Milian goes on to note that Forrester Research doesn’t believe this push back will be long lived. The truth is probably more towards the latter perspective, especially when considering that while cloud was part of the underlying technology that enabled PRISM to function, it was however not the guiding reasoning for the program’s existence nor was it the agent of its enablement.
Blaming cloud or big data (made more possible by the cloud) would be analogous to blaming Amazon for a shopaholic’s behavior (granted this is an oversimplification). While Amazon provides a portal for buyers to acquire new goods, the mechanism behind what turns basic buying behavior into a problematic condition has little to do with the retail giant. So it is with cloud.

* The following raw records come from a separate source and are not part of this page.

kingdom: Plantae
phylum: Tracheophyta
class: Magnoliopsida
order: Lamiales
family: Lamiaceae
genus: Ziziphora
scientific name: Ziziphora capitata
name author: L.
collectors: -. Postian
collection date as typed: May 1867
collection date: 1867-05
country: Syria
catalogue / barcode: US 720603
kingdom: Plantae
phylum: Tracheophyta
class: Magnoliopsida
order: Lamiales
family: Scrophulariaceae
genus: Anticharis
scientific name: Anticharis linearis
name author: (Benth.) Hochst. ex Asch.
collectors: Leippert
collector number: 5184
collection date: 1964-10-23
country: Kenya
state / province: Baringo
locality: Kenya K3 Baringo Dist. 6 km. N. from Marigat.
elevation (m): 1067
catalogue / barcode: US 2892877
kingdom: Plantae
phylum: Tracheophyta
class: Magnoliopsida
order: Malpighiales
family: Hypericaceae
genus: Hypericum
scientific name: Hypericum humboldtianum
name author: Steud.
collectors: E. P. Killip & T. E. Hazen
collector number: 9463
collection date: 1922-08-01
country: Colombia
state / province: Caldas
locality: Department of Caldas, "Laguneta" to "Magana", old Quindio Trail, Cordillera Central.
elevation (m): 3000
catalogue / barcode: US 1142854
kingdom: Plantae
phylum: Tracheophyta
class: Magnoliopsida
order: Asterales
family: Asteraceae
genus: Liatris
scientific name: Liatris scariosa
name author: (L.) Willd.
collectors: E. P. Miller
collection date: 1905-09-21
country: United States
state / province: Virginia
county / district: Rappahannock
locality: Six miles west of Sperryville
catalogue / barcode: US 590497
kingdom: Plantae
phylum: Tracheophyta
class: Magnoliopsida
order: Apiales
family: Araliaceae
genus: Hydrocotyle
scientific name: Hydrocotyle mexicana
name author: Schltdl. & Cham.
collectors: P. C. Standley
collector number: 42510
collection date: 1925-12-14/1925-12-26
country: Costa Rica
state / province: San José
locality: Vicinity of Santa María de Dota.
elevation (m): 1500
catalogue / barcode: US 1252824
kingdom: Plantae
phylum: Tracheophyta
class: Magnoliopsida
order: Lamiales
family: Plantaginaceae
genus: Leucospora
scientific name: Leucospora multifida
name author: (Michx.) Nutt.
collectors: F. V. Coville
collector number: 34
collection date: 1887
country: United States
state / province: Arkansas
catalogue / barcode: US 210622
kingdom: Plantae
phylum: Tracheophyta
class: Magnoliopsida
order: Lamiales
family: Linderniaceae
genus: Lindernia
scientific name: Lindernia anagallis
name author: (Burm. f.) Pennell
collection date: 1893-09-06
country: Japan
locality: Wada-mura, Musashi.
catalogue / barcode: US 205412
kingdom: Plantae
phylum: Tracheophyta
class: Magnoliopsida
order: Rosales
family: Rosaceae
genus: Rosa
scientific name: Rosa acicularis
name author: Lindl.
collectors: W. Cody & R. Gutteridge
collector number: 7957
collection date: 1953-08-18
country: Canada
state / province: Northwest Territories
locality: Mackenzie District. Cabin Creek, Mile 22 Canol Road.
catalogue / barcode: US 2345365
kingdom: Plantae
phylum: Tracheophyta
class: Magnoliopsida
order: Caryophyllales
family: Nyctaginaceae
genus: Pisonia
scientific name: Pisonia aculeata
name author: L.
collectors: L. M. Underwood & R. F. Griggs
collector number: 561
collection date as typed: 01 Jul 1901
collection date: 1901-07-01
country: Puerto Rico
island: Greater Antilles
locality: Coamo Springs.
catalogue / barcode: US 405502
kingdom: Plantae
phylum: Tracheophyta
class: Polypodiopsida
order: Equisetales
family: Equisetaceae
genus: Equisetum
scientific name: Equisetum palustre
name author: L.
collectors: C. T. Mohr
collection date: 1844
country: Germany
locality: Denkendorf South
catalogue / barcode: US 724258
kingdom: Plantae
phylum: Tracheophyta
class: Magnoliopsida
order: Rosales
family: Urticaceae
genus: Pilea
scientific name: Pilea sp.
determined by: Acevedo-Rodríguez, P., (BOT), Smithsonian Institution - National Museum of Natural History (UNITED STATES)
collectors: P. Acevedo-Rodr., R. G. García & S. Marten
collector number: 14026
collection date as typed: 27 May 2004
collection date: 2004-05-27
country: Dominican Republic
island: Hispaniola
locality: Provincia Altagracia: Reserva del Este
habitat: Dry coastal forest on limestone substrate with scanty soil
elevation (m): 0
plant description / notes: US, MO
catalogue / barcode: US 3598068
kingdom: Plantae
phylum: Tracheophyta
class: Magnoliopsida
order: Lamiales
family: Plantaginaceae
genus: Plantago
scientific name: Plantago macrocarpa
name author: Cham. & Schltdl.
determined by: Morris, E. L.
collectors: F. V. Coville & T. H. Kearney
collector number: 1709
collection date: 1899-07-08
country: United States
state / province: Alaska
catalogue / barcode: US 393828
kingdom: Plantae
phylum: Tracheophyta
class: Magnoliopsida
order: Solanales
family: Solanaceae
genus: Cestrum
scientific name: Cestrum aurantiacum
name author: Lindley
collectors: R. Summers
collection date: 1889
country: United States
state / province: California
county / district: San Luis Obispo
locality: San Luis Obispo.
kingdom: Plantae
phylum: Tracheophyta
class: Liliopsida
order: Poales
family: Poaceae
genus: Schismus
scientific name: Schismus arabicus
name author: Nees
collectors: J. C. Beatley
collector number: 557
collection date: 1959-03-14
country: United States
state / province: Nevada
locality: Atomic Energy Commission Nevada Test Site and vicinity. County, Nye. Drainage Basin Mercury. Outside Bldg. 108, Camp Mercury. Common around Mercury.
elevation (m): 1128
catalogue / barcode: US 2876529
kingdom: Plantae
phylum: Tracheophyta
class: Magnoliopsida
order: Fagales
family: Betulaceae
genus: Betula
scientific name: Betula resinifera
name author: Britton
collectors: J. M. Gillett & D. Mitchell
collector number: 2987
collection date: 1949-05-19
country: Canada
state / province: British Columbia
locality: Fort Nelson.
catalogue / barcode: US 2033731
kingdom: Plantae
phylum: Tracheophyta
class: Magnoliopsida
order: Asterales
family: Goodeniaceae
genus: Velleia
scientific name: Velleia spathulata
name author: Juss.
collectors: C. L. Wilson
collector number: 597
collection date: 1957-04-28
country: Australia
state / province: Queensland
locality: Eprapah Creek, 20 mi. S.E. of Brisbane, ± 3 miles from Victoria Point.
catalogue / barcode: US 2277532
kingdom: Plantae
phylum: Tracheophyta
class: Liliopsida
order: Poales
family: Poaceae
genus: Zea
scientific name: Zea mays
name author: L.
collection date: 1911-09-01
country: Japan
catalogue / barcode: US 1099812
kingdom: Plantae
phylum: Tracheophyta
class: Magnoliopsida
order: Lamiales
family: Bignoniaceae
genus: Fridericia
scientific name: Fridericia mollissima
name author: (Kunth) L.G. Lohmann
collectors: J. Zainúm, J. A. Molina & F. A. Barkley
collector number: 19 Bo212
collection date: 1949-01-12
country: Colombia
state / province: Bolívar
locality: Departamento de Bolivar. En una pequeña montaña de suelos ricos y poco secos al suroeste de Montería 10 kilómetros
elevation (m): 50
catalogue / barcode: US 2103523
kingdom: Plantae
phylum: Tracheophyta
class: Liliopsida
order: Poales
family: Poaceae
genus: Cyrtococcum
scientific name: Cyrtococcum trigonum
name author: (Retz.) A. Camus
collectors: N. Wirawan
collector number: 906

The NSA’s usage of cloud was a strategic decision, similar to the choices that businesses make every day in turning to cloud as the corner stone of a progressive IT strategy. The technology works, though the NSA used it – effectively – for a purpose many of us find unsettling.
Businesses will not turn away from the cloud because of the NSA, just like consumers and businesses didn’t turn away from the internet regardless of all the terrible things you can find in there. The technology enables businesses to function successfully in their contemporary time periods – and the cloud is the technology that is making business work today, and will continue to do some into the foreseeable future.